ロマンスにはほどとおい

奈月沙耶

 

case one アキ×キヨ

1.領土侵犯

「寒いから泊まっていっていい?」

 二回目を出し終わった後、ごそごそと掛け布団に潜り込みながらアキが掠れた声で尋ねてきたとき。

「いいんじゃね?」とスカした返事をして、くずかごに向かってスキンの始末をしながら。俺は内心で警戒していた。


 かつて。この部屋でひとり暮らしを始めた直後に連れ込んだ女は、ブラックニッカの瓶にシュシュをひっかけたまま帰っていった。

 目には入っていたが見なかったことにしていると、二日後の夜に呼ばれもしないのにやって来た女は「忘れ物しちゃった」と再び俺の部屋にあがり込んだ。


 抱いてほしそうだったのでそうしてやると、終わった後に「シャワー借りるね」とお泊まりセットを取り出した。それを見たとき、やられた、と思った。


 その女のお泊まりセットは二週間にわたって俺の部屋に居座り続けた。女はこうやって男の領土を侵犯する。

 いつの間にか洗面台に小物が増え。キッチンのコンロにはピンク色の揃いのフライパンと小鍋が出現し、甘い卵焼きと肉じゃがが調理された。


 ふざけるな、男が肉じゃがに感激するとでも? 俺は甘い卵焼きも、でんぷんがどろどろになったじゃがいもも大嫌いなんだ。
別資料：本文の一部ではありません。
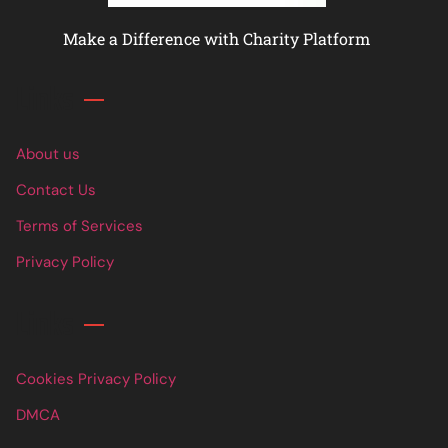
Make a Difference with Charity Platform
Links
About us
Contact Us
Terms of Services
Privacy Policy
Links
Cookies Privacy Policy
DMCA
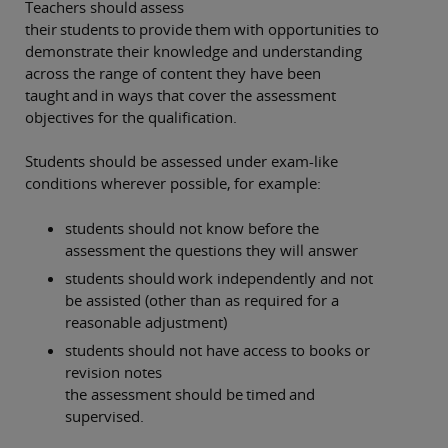
Teachers should assess
their students to provide them with opportunities to
demonstrate their knowledge and understanding
across the range of content they have been
taught and in ways that cover the assessment
objectives for the qualification.
Students should be assessed under exam-like
conditions wherever possible, for example:
students should not know before the
assessment the questions they will answer
students should work independently and not
be assisted (other than as required for a
reasonable adjustment)
students should not have access to books or
revision notes
the assessment should be timed and
supervised.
 正直にそう言うと女は「ヒドイ」と泣き崩れた。勝手にひとんちのキッチンでひとの嫌いなものを作って食わせようとするのはひどくないのか? びっくりさせたかったのって、ああそりゃあびっくりだ、サプライズだぜ。

 だが、相手の好みも考慮せず押しつけがましいだけの贈り物なんてただの自己満足だろ? 俺にしてみればカラダしか知らない女の手料理なんか気持ち悪いだけだし。


 ヤれるならいいかと流されていたが、やっぱり駄目だな。領土は断固守らねば。


 その女と完全に国交を断絶するのに苦労した。告った覚えはないのに、女にとっては俺はカレシだったらしい。これまた驚きだった。


「ダッセぇ」と悪友たちからはさんざん笑われた。が、そいつらにしたって遊ぶオンナと本命の線引きなんてできちゃいない。うっかりデキ婚だってよくある話だ。

 いわく、安全日だって騙された。いわく、コンドーさんに穴が開いてた。ガクブルな話だぜ。


 俺は自由を愛する。俺以外の存在のために身を削りたくない。欲求を我慢したくもない。

 だから一度めんどうなことになって以来、お持ち帰りはしないことにしていたのだが。